#### Selected extract

THERE IS NOTHING WRONG WRONG WITH BEING A HOMOSEXUAL!!!

I am not a homosexual but I think it’s up to a person to choose who he/she wants to be with!

As for you girl… this is a hard time but don’t worry about it. If you need someone to talk to funmail me I will understand what you mean and what you are trying to say I’m here for when you need someone to talk to you

I like to help people that want help. and you look like you could use a hand. but only if you want to.

It’s okay to fantasize about being with a girl. it’s not wrong to be with one either. If GOD is truly an all loving being then why would he deny someone the right to be happy? I’m not saying you should become a lesbian I’m simply saying don’t let religion rule your life. I personally do not believe in GOD but I respect everyone that does. Because everyone needs something to believe in sometimes.

You love guys but girls interest you … so what?!?!? no big deal! you’re young if there was ever a time to have thoughts like these it’s now. because you are growing and everything around you is changing too so don’t worry about it.

What the main point is that if these feeling continue you might have to face the fact that your mind will not rest until you figure out for good what it is you want. and who knows maybe once you face the whole lesbian thing you will find out that you’ll stop thinking about them and you can move on with your life! you will probably end up with a guy anyways so just calm down and take it easy! life is way to complicated as it is, why make it worse?! just chill and let everything worry not you.

Stored data entries

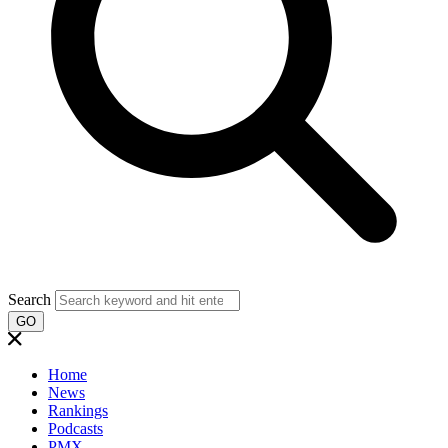
Search
GO
Home
News
Rankings
Podcasts
PMX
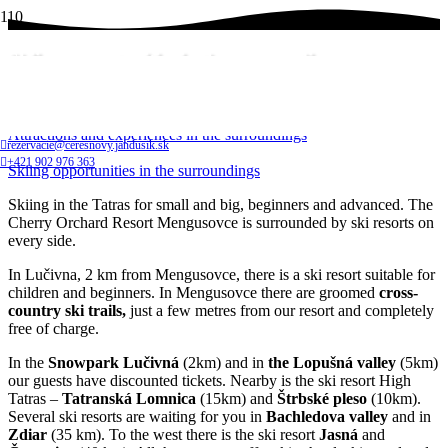
Skiing opportunities in the surroundings
Home
Attractions and experiences in the surroundings
rezervacie@ceresnovy.jandusik.sk
+421 902 976 363
Skiing opportunities in the surroundings
Skiing in the Tatras for small and big, beginners and advanced. The
Cherry Orchard Resort Mengusovce is surrounded by ski resorts on
every side.
In Lučivna, 2 km from Mengusovce, there is a ski resort suitable for
children and beginners. In Mengusovce there are groomed
cross-
country ski trails,
just a few metres from our resort and completely
free of charge.
In the
Snowpark Lučivná
(2km) and in
the Lopušná valley
(5km)
our guests have discounted tickets. Nearby is the ski resort High
Tatras –
Tatranská Lomnica
(15km) and
Štrbské pleso
(10km).
Several ski resorts are waiting for you in
Bachledova valley
and in
Zdiar
(35 km). To the west there is the ski resort
Jasná
and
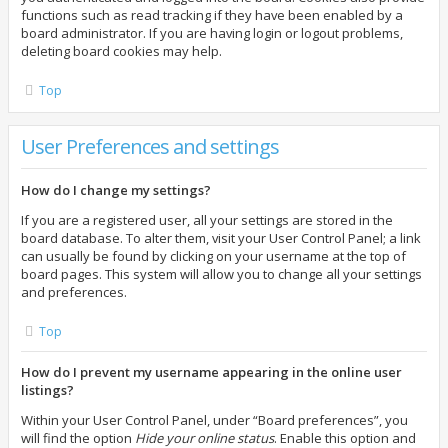
functions such as read tracking if they have been enabled by a
board administrator. If you are having login or logout problems,
deleting board cookies may help.
Top
User Preferences and settings
How do I change my settings?
If you are a registered user, all your settings are stored in the
board database. To alter them, visit your User Control Panel; a link
can usually be found by clicking on your username at the top of
board pages. This system will allow you to change all your settings
and preferences.
Top
How do I prevent my username appearing in the online user
listings?
Within your User Control Panel, under “Board preferences”, you
will find the option
Hide your online status
. Enable this option and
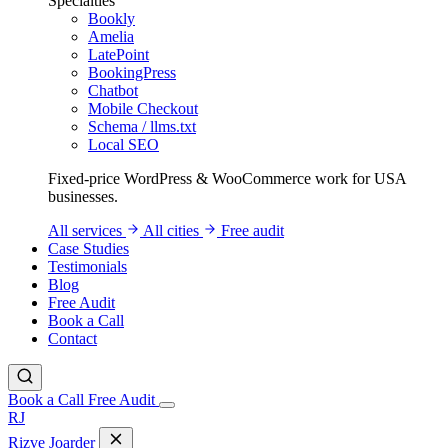
Specialties
Bookly
Amelia
LatePoint
BookingPress
Chatbot
Mobile Checkout
Schema / llms.txt
Local SEO
Fixed-price WordPress & WooCommerce work for USA
businesses.
All services
All cities
Free audit
Case Studies
Testimonials
Blog
Free Audit
Book a Call
Contact
Book a Call
Free Audit
RJ
Rizve
Joarder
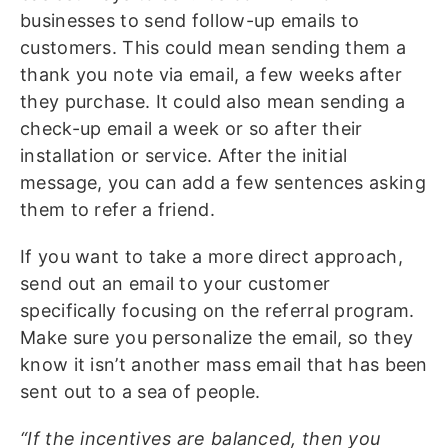
businesses to send follow-up emails to
customers. This could mean sending them a
thank you note via email, a few weeks after
they purchase. It could also mean sending a
check-up email a week or so after their
installation or service. After the initial
message, you can add a few sentences asking
them to refer a friend.
If you want to take a more direct approach,
send out an email to your customer
specifically focusing on the referral program.
Make sure you personalize the email, so they
know it isn’t another mass email that has been
sent out to a sea of people.
“If the incentives are balanced, then you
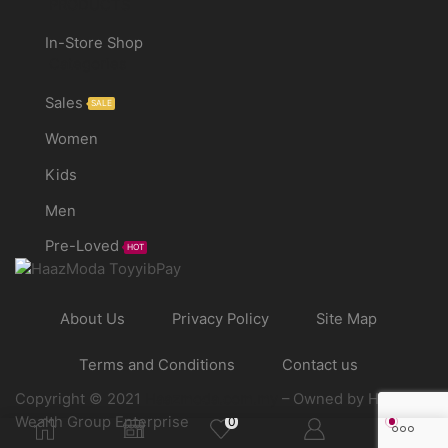
PRODUCTS
In-Store Shop
Categories
Sales
SALE
Women
Kids
Men
Pre-Loved
HOT
About Us
Privacy Policy
Site Map
Terms and Conditions
Contact us
Copyright © 2021
Haazmoda.com.my
– Owned by Haaz
Wealth Group Enterprise
0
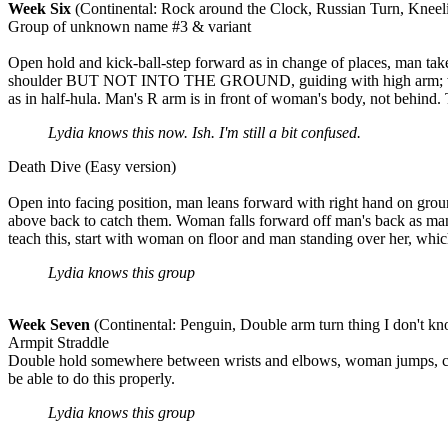
Week Six
(Continental: Rock around the Clock, Russian Turn, Kneel
Group of unknown name #3 & variant
Open hold and kick-ball-step forward as in change of places, man tak
shoulder BUT NOT INTO THE GROUND, guiding with high arm; woman ki
as in half-hula. Man's R arm is in front of woman's body, not behind. 
Lydia knows this now. Ish. I'm still a bit confused.
Death Dive (Easy version)
Open into facing position, man leans forward with right hand on gro
above back to catch them. Woman falls forward off man's back as man s
teach this, start with woman on floor and man standing over her, whic
Lydia knows this group
Week Seven
(Continental: Penguin, Double arm turn thing I don't k
Armpit Straddle
Double hold somewhere between wrists and elbows, woman jumps, catc
be able to do this properly.
Lydia knows this group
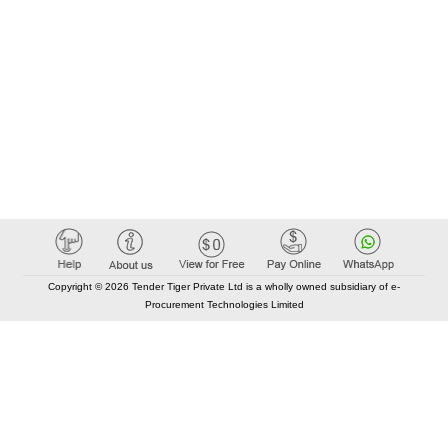
Copyright © 2026 Tender Tiger Private Ltd is a wholly owned subsidiary of e-
Procurement Technologies Limited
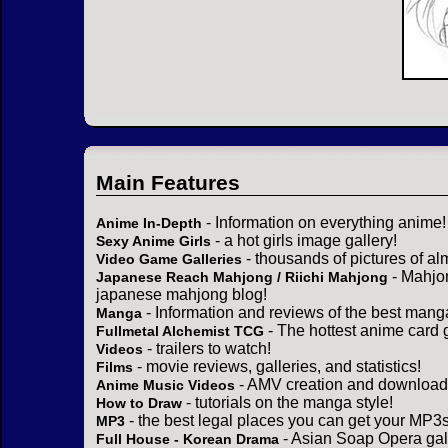
Main Features
- Information on everything anime!
Anime In-Depth
- a hot girls image gallery!
Sexy Anime Girls
- thousands of pictures of a
Video Game Galleries
- Mahjo
Japanese Reach Mahjong / Riichi Mahjong
japanese mahjong blog!
- Information and reviews of the best mang
Manga
- The hottest anime card 
Fullmetal Alchemist TCG
- trailers to watch!
Videos
- movie reviews, galleries, and statistics!
Films
- AMV creation and download 
Anime Music Videos
- tutorials on the manga style!
How to Draw
- the best legal places you can get your MP3s
MP3
- Asian Soap Opera gall
Full House - Korean Drama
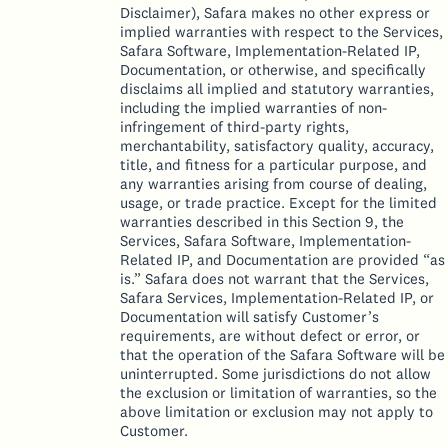
Disclaimer), Safara makes no other express or
implied warranties with respect to the Services,
Safara Software, Implementation-Related IP,
Documentation, or otherwise, and specifically
disclaims all implied and statutory warranties,
including the implied warranties of non-
infringement of third-party rights,
merchantability, satisfactory quality, accuracy,
title, and fitness for a particular purpose, and
any warranties arising from course of dealing,
usage, or trade practice. Except for the limited
warranties described in this Section 9, the
Services, Safara Software, Implementation-
Related IP, and Documentation are provided “as
is.” Safara does not warrant that the Services,
Safara Services, Implementation-Related IP, or
Documentation will satisfy Customer’s
requirements, are without defect or error, or
that the operation of the Safara Software will be
uninterrupted. Some jurisdictions do not allow
the exclusion or limitation of warranties, so the
above limitation or exclusion may not apply to
Customer.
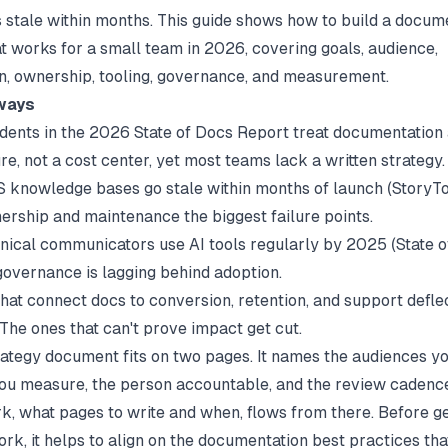
s stale within months. This guide shows how to build a docum
at works for a small team in 2026, covering goals, audience,
ion, ownership, tooling, governance, and measurement.
ways
ndents in the
2026 State of Docs Report
treat documentation
re, not a cost center, yet most teams lack a written strategy.
 knowledge bases go stale within months of launch (
StoryT
rship and maintenance the biggest failure points.
nical communicators use AI tools regularly by 2025 (
State 
governance is lagging behind adoption.
hat connect docs to conversion, retention, and support defle
 The ones that can't prove impact get cut.
rategy document fits on two pages. It names the audiences yo
u measure, the person accountable, and the review cadenc
rk, what pages to write and when, flows from there. Before ge
k, it helps to align on the
documentation best practices
tha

#### Study questions
1. Render the stretch of the stored data entries from the line containing "Disclaimer), Safara makes no other express or" through the end of the entries as a Markdown table with the columns No. and Line text, numbering each row and omitting blank lines. Leave the pictures out.
2. Extend the advice post about same-sex feelings beyond its final sentence.

#### Answers below
1.
| No. | Line text |
|---|---|
| 1 | Disclaimer), Safara makes no other express or |
| 2 | implied warranties with respect to the Services, |
| 3 | Safara Software, Implementation-Related IP, |
| 4 | Documentation, or otherwise, and specifically |
| 5 | disclaims all implied and statutory warranties, |
| 6 | including the implied warranties of non- |
| 7 | infringement of third-party rights, |
| 8 | merchantability, satisfactory quality, accuracy, |
| 9 | title, and fitness for a particular purpose, and |
| 10 | any warranties arising from course of dealing, |
| 11 | usage, or trade practice. Except for the limited |
| 12 | warranties described in this Section 9, the |
| 13 | Services, Safara Software, Implementation- |
| 14 | Related IP, and Documentation are provided “as |
| 15 | is.” Safara does not warrant that the Services, |
| 16 | Safara Services, Implementation-Related IP, or |
| 17 | Documentation will satisfy Customer’s |
| 18 | requirements, are without defect or error, or |
| 19 | that the operation of the Safara Software will be |
| 20 | uninterrupted. Some jurisdictions do not allow |
| 21 | the exclusion or limitation of warranties, so the |
| 22 | above limitation or exclusion may not apply to |
| 23 | Customer. |
| 24 | s stale within months. This guide shows how to build a docum |
| 25 | at works for a small team in 2026, covering goals, audience, |
| 26 | ion, ownership, tooling, governance, and measurement. |
| 27 | ways |
| 28 | ndents in the |
| 29 | 2026 State of Docs Report |
| 30 | treat documentation |
| 31 | re, not a cost center, yet most teams lack a written strategy. |
| 32 |  knowledge bases go stale within months of launch ( |
| 33 | StoryT |
| 34 | rship and maintenance the biggest failure points. |
| 35 | nical communicators use AI tools regularly by 2025 ( |
| 36 | State  |
| 37 | governance is lagging behind adoption. |
| 38 | hat connect docs to conversion, retention, and support defle |
| 39 |  The ones that can't prove impact get cut. |
| 40 | rategy document fits on two pages. It names the audiences yo |
| 41 | u measure, the person accountable, and the review cadenc |
| 42 | rk, what pages to write and when, flows from there. Before ge |
| 43 | k, it helps to align on the |
| 44 | documentation best practices |
| 45 | tha |

2.
Answer #9

No Hun you’re not nesicerily gay or bi or anyhting, Until you are older more mature more wise, you will not know if you are or if you aren’t gay. Trust me… I am 14 and I have raging horemones too.. I have looked at girls and thought what would happen if I am gay. But I’m not.. And even if you find you are gay, SO WHAT? I love gay people.. I even support GAY DAY… Lesbian, Gay, STraight, or even Bi-sexual.. I am sure everyone will Love you for who you are. And by the way hun it is overly normal for you to look at Porn and other woman, and have Fantasies about it… My Best Friend, Whom I have known for like my whole life is Lesbian and Her brother is gay , and when she came out to me I was the first to know. And I was also the one to be with her while she told her parents. And if you think I am gay NO I am not.. I am straight.. And Please let me know if this helped you or anyone else…

Thanks for Listening Huh.

Sincerly, LOVEmeLOVEu247

Answer #10

Its ok, take a deep breath. Most girls do all that at that age but your the only stong enought one to admit it. Your fine…you like guys…your just young and hormonal. Congrats on being so open tho!! I dont think I could to that.

Answer #11

You could be pansexual…( If yo uodn’t know what that is look it up on google) There is nothing wrong with you, just right now your teen, and curreently your hormones are bouncing off the walls. Nothing to be ashamed of, for being bi or a lesbian.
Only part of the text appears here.